Rozenfeld Y, Hunt JS, Plauschinat C, Wong KS. Oral antibiotic medication adherence and glycemic control in managed care. Am J Manag Care. 2008; 14: 71-75.

Example 2: Medication Adherence in Medicare Part D Programs

Consider the following table. Which statistical tests were used to calculate these p-values?

Relationship Between Potential Predictors and Nonadherence* to Three Classes of Medications Among
Medicare Part D Enrollees with Diabetes from Six States.
(Data are percentages^†, except as indicated.)

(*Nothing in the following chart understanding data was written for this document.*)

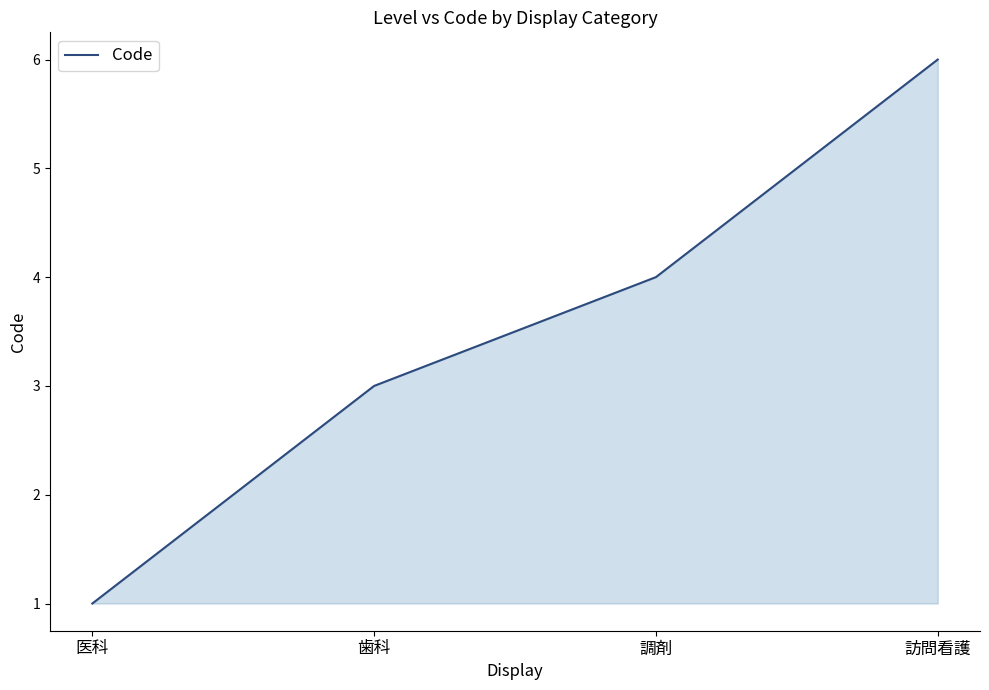

True or false: the data has more than 0 interior local peaks.

False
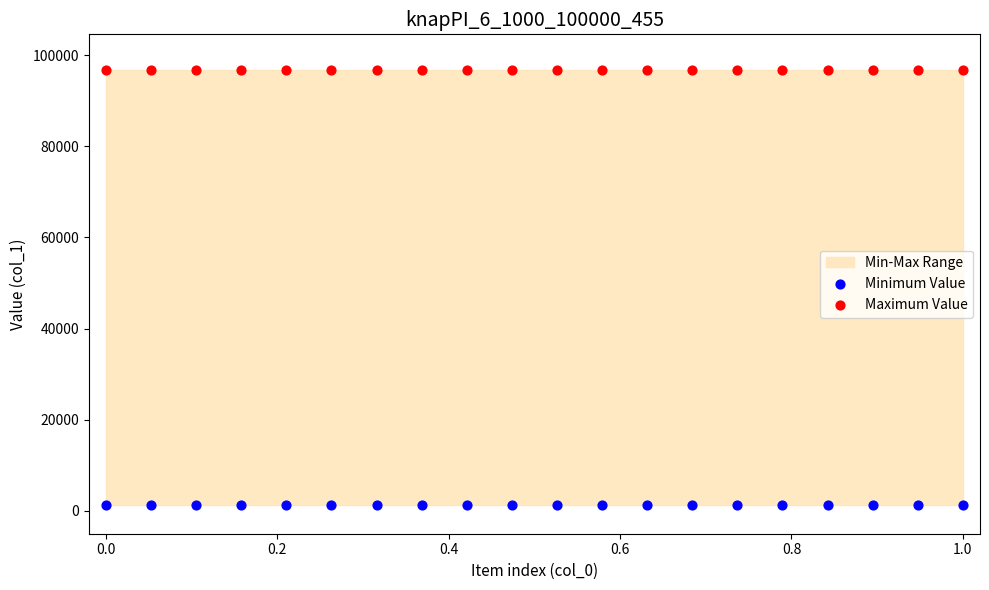

Which series contains the highest Y value?

Maximum Value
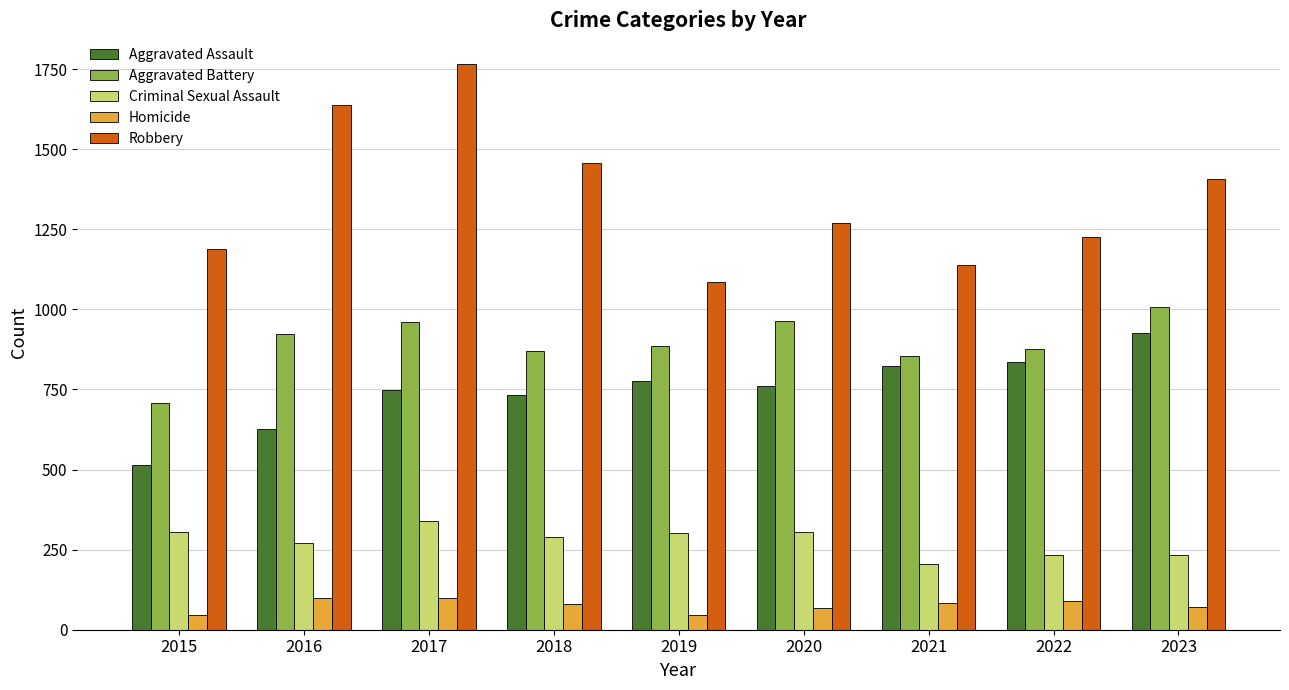

What is the minimum value shown in the chart?

46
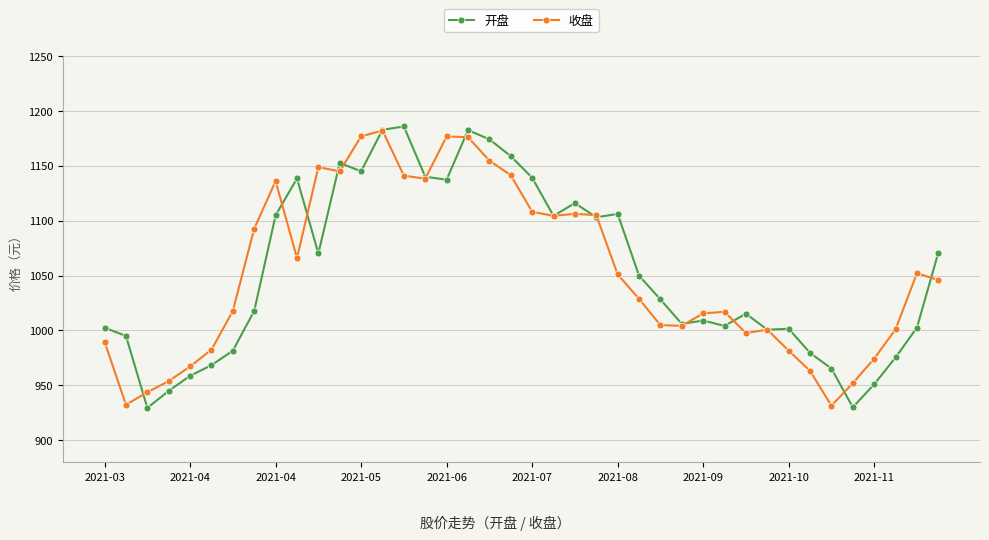

What is the lowest value of the 开盘 series?

929.5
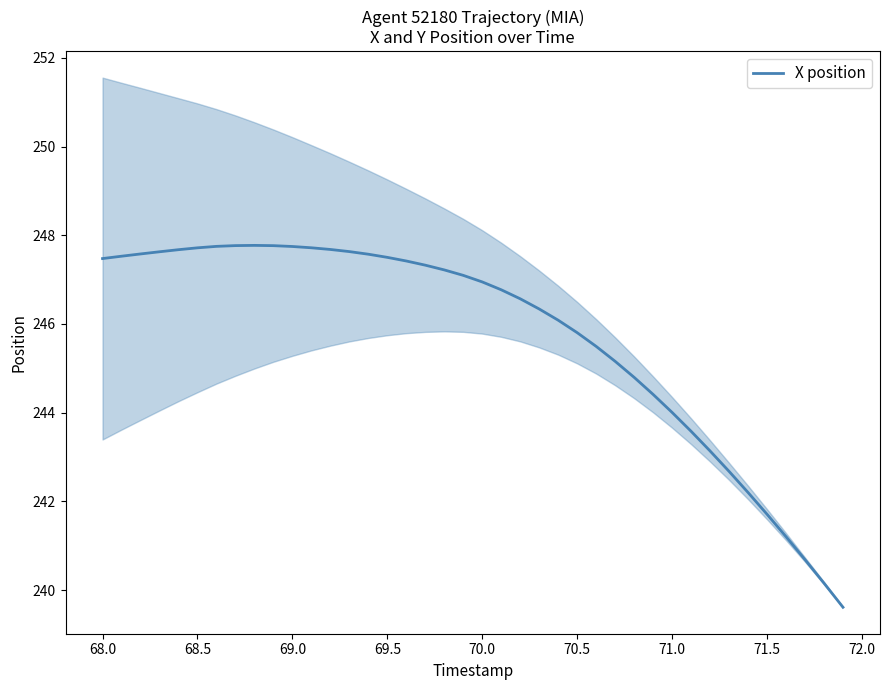

What is the minimum value for X position?

239.6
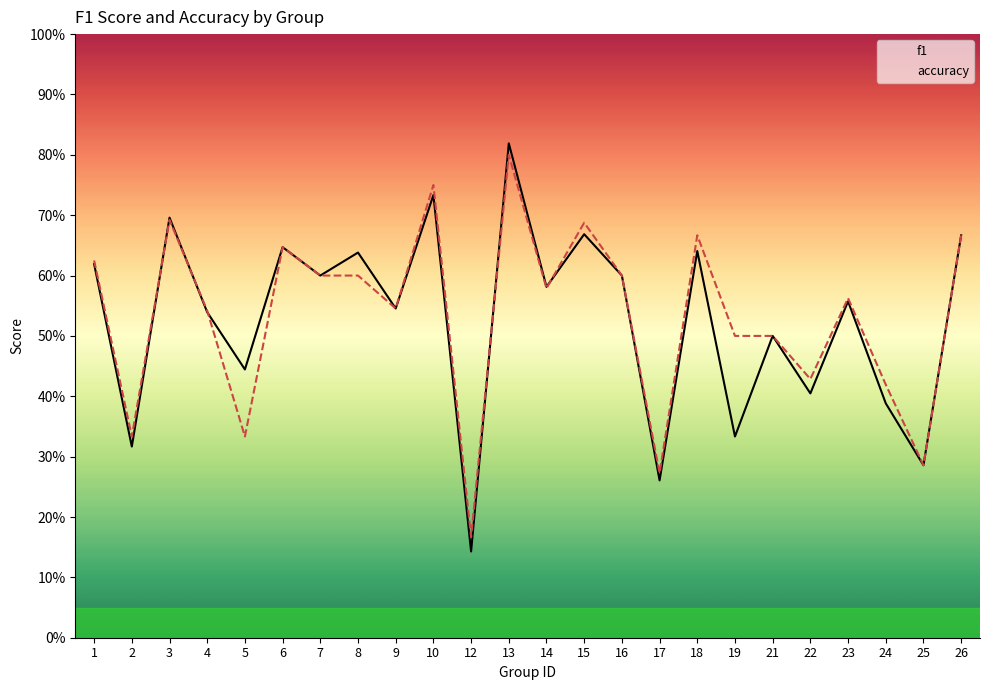

Where is f1 nearest to the value 0?

12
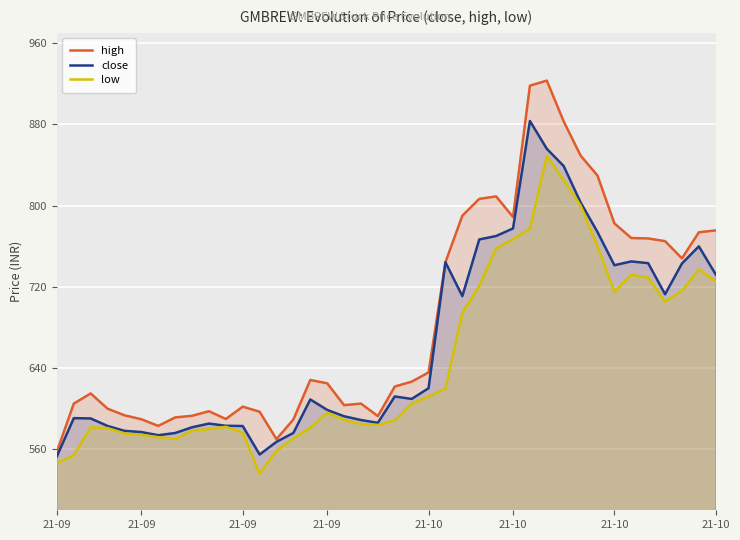

How many data points in high are less than 626?

20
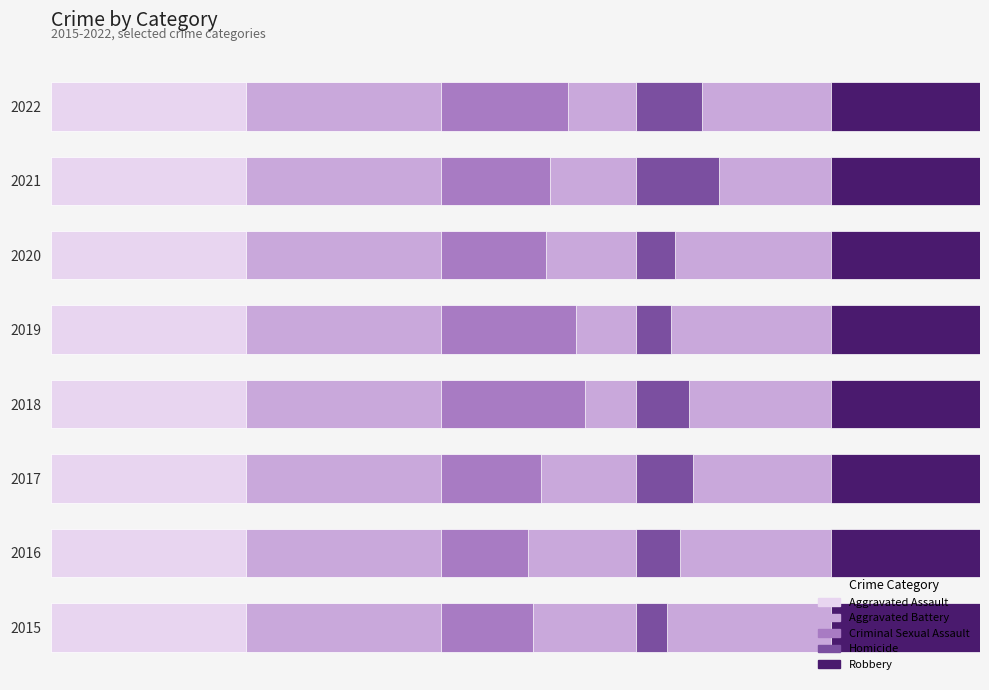

At how many categories does at least one series exceed 0?

8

Patient Characteristic	Adherent	Not Adherent	P	Adherent	Not Adherent	P	Adherent	Not Adherent	P
	Oral Hypoglycemic Agents			ACEIs/ARBs			Statins
Age, y
< 65	14.7	19.7	< 0.001	14.1	18.4	< 0.001	14.4	18.8	< 0.001
65 – 74	44.5	41.8	< 0.001	43.6	41.2	< 0.001	44.7	43.1	< 0.001
≥ 75	40.9	38.5	< 0.001	42.3	40.5	< 0.001	40.9	38.1	< 0.001
Sex
Male	42.3	40.5	< 0.001	40.5	38.6	< 0.001	42.1	39.8	< 0.001
Female	57.9	59.5	< 0.001	59.6	61.4	< 0.001	57.9	60.2	< 0.001
Race/ethnicity
White	67.7	62.0	< 0.001	67.1	60.5	< 0.001	69.0	65.2	< 0.001
Black	14.5	19.4	< 0.001	15.5	20.4	< 0.001	12.9	15.9	< 0.001
Hispanic	7.5	9.4	< 0.001	7.3	9.5	< 0.001	6.9	9.1	< 0.001
Other	10.3	9.2	< 0.001	10.2	9.6	< 0.001	11.4	9.8	< 0.001
Deyo-adapted CCI, mean (SD)	0.9 (1.7)	1.3 (2.1)	< 0.001	1.1 (1.9)	1.6 (2.3)	< 0.001	1.1 (1.9)	1.5 (2.2)	< 0.001

ACEIs = angiotensin-converting enzyme inhibitors; ARBs = angiotensin II receptor blockers; CCI = Charlson Comorbidity Index
*Nonadherence was defined as proportion of days covered < 80%.
^†Columns may not add to 100% because of rounding.

Nominal (categorical) variables:

Drug class (Oral hypoglycemic agents, ACEIs/ARBs, statins)
Age (<65, 65 – 74, >=75)
Sex (male, female)
Race/Ethnicity (White, Black, Hispanic, Other)
Adherence (adherent, not adherent)

Continuous variables:

Deyo-adapted CCI

Test Selection includes:

Chi-square

Age by adherence to oral hypoglycemic agents
Age by adherence to ACEIs/ARBs
Sex by adherence to oral hypoglycemic agents
Sex by adherence to ACEIs/ARBs
Race/ethnicity by adherence to oral hypoglycemic agents
Race/ethnicity by adherence to statins

T-test (two groups)

Deyo-adapted CCI by adherence to oral hypoglycemic agents
Deyo-adapted CCI by adherence to ACEIs/ARBs
Deyo-adapted CCI by adherence to statins

Methods:

The relationship between medication nonadherence and patient characteristics was evaluated using χ² tests for categoric variables and t-tests for continuous variables.

Example of Results:

Patients aged <65 years, women, black or Hispanic patients, and patients with higher comorbidity scores (Deyo-adapted CCI) were more likely to be nonadherent to oral hypoglycemic agents, ACEIs/ARBs, and statin medications (Table II).

Yang Y, et al. Predictors of medication nonadherence among patients with diabetes in Medicare Part D programs: a retrospective cohort study. Clinical Therapeutics. 2009; 31(10): 2178-2188.